David,
that wiki book resource you pointed to in your previous email is closed to
the public (or, with some paranoia, to me :-) )

easy visualization, you can click on a variable in  the workspace window.
(variable in the current memory context, the context of the workspace
changes if you are inside a function while debugging, and the entire call
stack is available to you so that you can change the context and look at a
previous stack level to have a peek at those variables)
then you can in one (or two or three) click see a plot of that data (and in
two more clicks of the mouse , add a trend line)
it gives you the feeling that you can do a lot, fast.

a GUI doesn't have to be an application ,
i sometimes create disposable GUIs ,

let's say that i have  a dataset of 100 columns , and i want to browse
through them (e.g. plot) one at a time. it would take me less than 60
seconds  (measured, not a figure of speech) to write a gui with an axes and
"prev" "next" buttons, to switch the view from one column to another and
back on request. and another 30 seconds to add a  gausian filter with slider
to vary its width.


-- vish


2009/11/10 David Mertens <[email protected]>

>  Could you explain what does that Matlab IDE do?
>>
>> If I understand
>> 1) on-going execution of code (REPL)
>> 2) debugger
>> 3) easy visualization of data (though I am not sure what does that mean)

Dataset section:

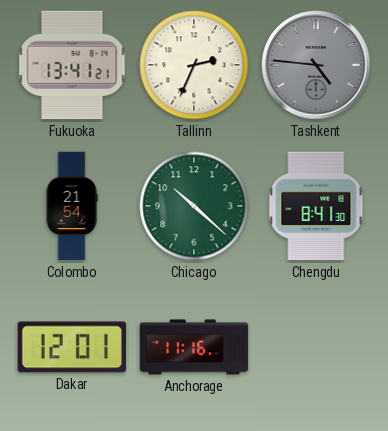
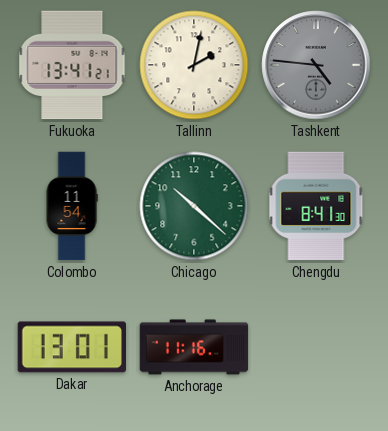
Tallinn: 2:34 -> 2:02
Colombo: 21:54 -> 11:54
Dakar: 12:01 -> 13:01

To do:
a) Answer these questions from the email about the Matlab IDE, one answer per line:
(i) What does the writer say about access to the wiki book resource David pointed to?
(ii) According to the writer, what does a GUI not have to be?
(iii) How long, by the writer's measurement, does it take to write a GUI with an axes and "prev" and "next" buttons?
b) Please explain, using the email about the Matlab IDE, why having the entire call stack available while debugging is useful.
c) Carry on the email about the Matlab IDE from its last line.
The listing has nothing to do with the email about the Matlab IDE.

Responses to the tasks:
a)
(i) It is closed to the public.
(ii) An application.
(iii) Less than 60 seconds.

b) With the whole call stack available, you can change the context to a previous stack level. That lets you look at the variables at that level.

c)
>> 4) creating GUI for a new application
>>
>
> The most important thing the Matlab IDE does is it makes the user feel like
> the software is more finished, polished, and integrated compared to
> something like PDL.  When a Matlab user tries to use PDL, everything feels
> disjointed and unconnected in comparison.  The Matlab IDE does offer some
> niceties that are not trivial.  For example, the text editor not only has
> syntax checking, but it also has a lint checker and can offer useful
> sugestions for improving your code.  Line-by-line debugging is also handy
> and I'll confess I've never gotten used to console-based debugging.  (If you
> could get this into Padre, you would be my hero.)  Matlab also allows you to
> examine the data in your REPL, including a tree-based view for tree-like
> data structures.  This greatly alleviates the number of 'print var_z'
> statements in your interactive window.
>
> I've never created a GUI application using Matlab nor would I ever want to,
> so I can't speak to that.  Obviously PDL doesn't have anything that can
> match Matlab's capabilities, but I bet that you could create an even nicer
> GUI using Perl.  I don't think you'd have a nice GUI builder, but you could
> certainly do it without much troubl.  Honestly, I think Matlab is the wrong
> tool for that job.
>
> When it comes to visualizing data, Matlab makes things pretty easy.  It
> offers low-level access to things like axes so that you can programatically
> tweak them pretty nicely.  I'm fairly certain that PDL has the same set of
> low-level capabilities as Matlab, though whether those capabilities are in
> PLplot, PGPLOT, or OpenGL is not known to me at the moment.  Matlab does
> 'better' than PDL in that it also has a thorough set of menues that allow
> you to interact with your plots so you can manually set axis scales, color
> palets, axis titles, and probably much more.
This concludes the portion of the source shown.